» PAGE EXCERPT

****

Vasculature segmentation in 3D hierarchical phase-contrast tomography images of human kidneys

Publication information:

Yashvardhan Jain, Claire Walsh, Ekin Yagis, Shahab Aslani, Sonal Nandanwar, Yang Zhou, Juhyung Ha, Katherine Gustilo, Joseph Brunet, Shahrokh Rahmani, Paul Tafforeau, Alexandre Bellier, Griffin Weber, Peter Lee, and Katy Börner. 2024. “Vasculature Segmentation in 3D Hierarchical Phase-Contrast Tomography Images of Human Kidneys”. BioRxiv. doi:10.1101/2024.08.25.609595

Abstract

Efficient algorithms are needed to segment vasculature in new three-dimensional (3D) medical imaging datasets at scale for a wide range of research and clinical applications. Manual segmentation of vessels in images is time-consuming and expensive. Computational approaches are more scalable but have limitations in accuracy. We organized a global machine learning competition, engaging 1,401 participants, to help develop new deep learning methods for 3D blood vessel segmentation. This paper presents a detailed analysis of the top-performing solutions using manually curated 3D Hierarchical Phase-Contrast Tomography datasets of the human kidney, focusing on the segmentation accuracy and morphological analysis, thereby establishing a benchmark for future studies in blood vessel segmentation within phase-contrast tomography imaging.

****

[Keypoint text descriptions]

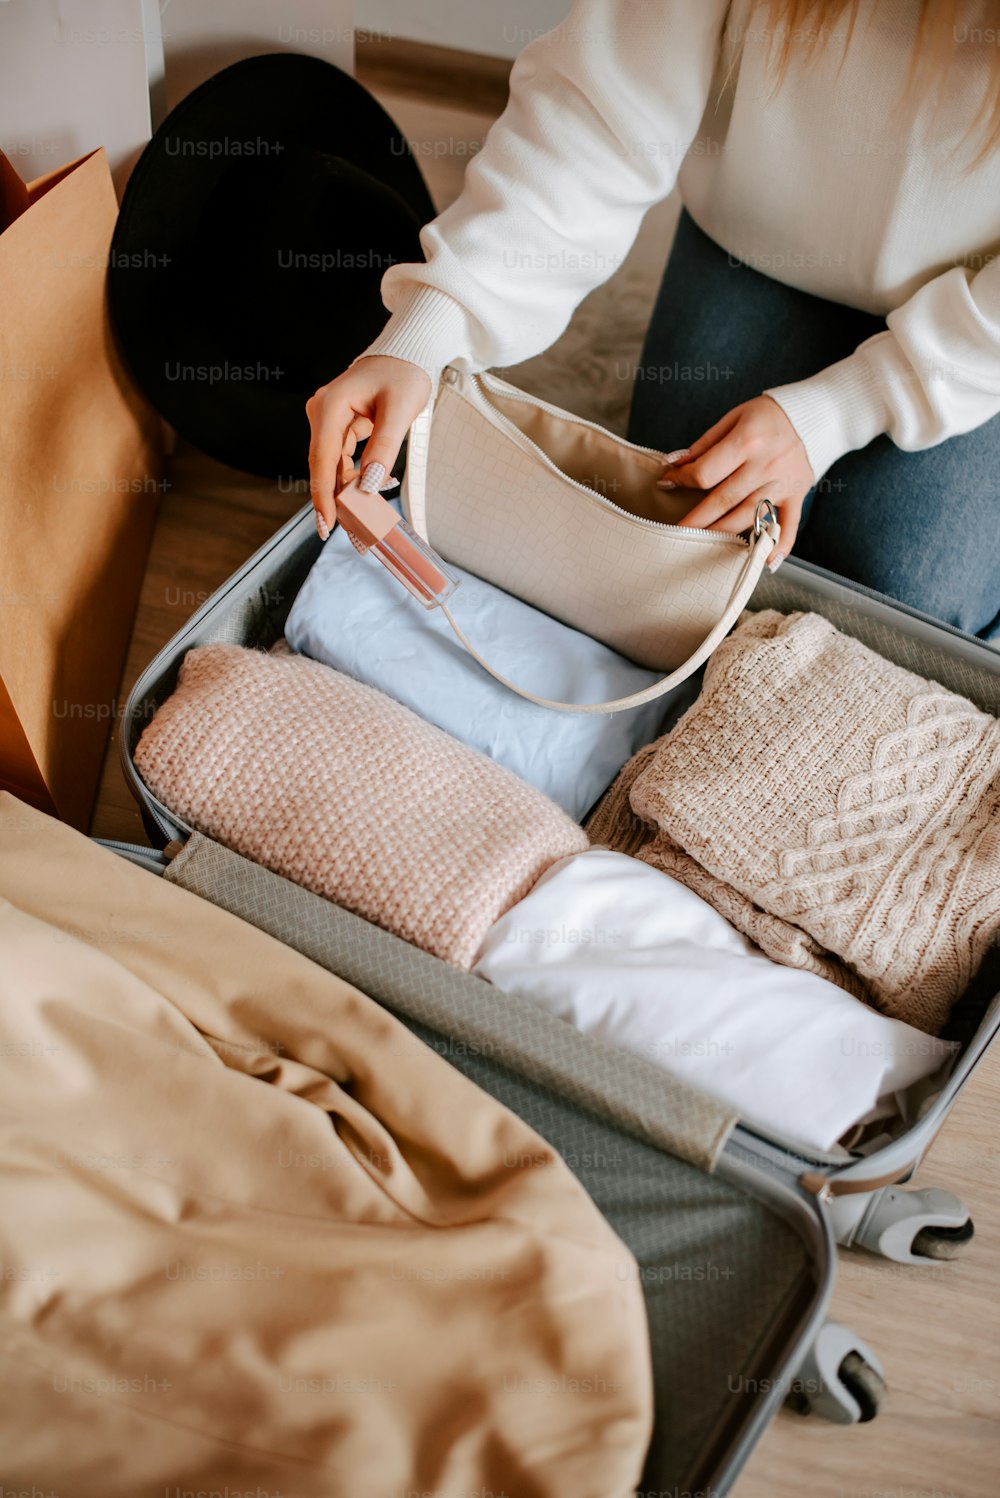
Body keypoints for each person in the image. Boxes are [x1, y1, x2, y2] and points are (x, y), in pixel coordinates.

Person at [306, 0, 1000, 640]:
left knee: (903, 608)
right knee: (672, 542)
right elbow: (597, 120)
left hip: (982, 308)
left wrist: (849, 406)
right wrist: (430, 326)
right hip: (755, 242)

****

» PROBLEM 1
For the kidney vasculature page, state whether each statement agrees with it, answering yes or no and quoting the deciding words: (a) The competition drew 1,401 participants. (b) Manual segmentation of vessels is described as more scalable but limited in accuracy. (c) The datasets analyzed came from the human kidney.
» PROBLEM 2
Retype the kidney vasculature page between "Efficient algorithms are" and "phase-contrast tomography imaging.", inclusive.

» OUTPUT 1
(a) Yes: "engaging 1,401 participants"
(b) No: "Computational approaches are more scalable but have limitations in accuracy."
(c) Yes: "manually curated 3D Hierarchical Phase-Contrast Tomography datasets of the human kidney"

» OUTPUT 2
Efficient algorithms are needed to segment vasculature in new three-dimensional (3D) medical imaging datasets at scale for a wide range of research and clinical applications. Manual segmentation of vessels in images is time-consuming and expensive. Computational approaches are more scalable but have limitations in accuracy. We organized a global machine learning competition, engaging 1,401 participants, to help develop new deep learning methods for 3D blood vessel segmentation. This paper presents a detailed analysis of the top-performing solutions using manually curated 3D Hierarchical Phase-Contrast Tomography datasets of the human kidney, focusing on the segmentation accuracy and morphological analysis, thereby establishing a benchmark for future studies in blood vessel segmentation within phase-contrast tomography imaging.